Records for this exercise section start

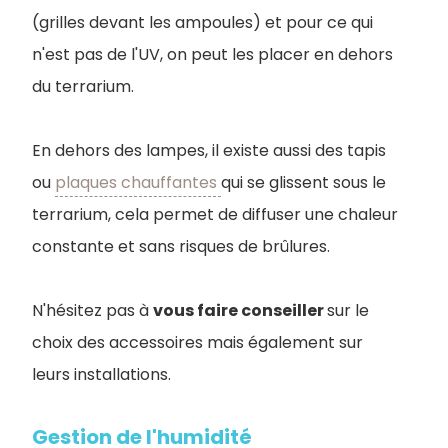
(grilles devant les ampoules) et pour ce qui
n'est pas de l'UV, on peut les placer en dehors
du terrarium.
En dehors des lampes, il existe aussi des tapis
ou
plaques chauffantes
qui se glissent sous le
terrarium, cela permet de diffuser une chaleur
constante et sans risques de brûlures.
N'hésitez pas à
vous faire conseiller
sur le
choix des accessoires mais également sur
leurs installations.
Gestion de l'humidité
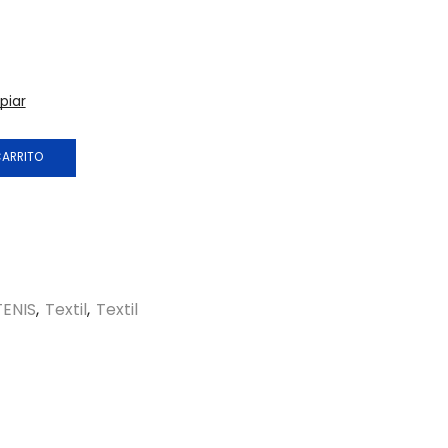
piar
CARRITO
TENIS
,
Textil
,
Textil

Records for this exercise section end

Brief
Pick out each line in the listing that contains the word "dehors". Case counts.

Answer to this problem
n'est pas de l'UV, on peut les placer en dehors
En dehors des lampes, il existe aussi des tapis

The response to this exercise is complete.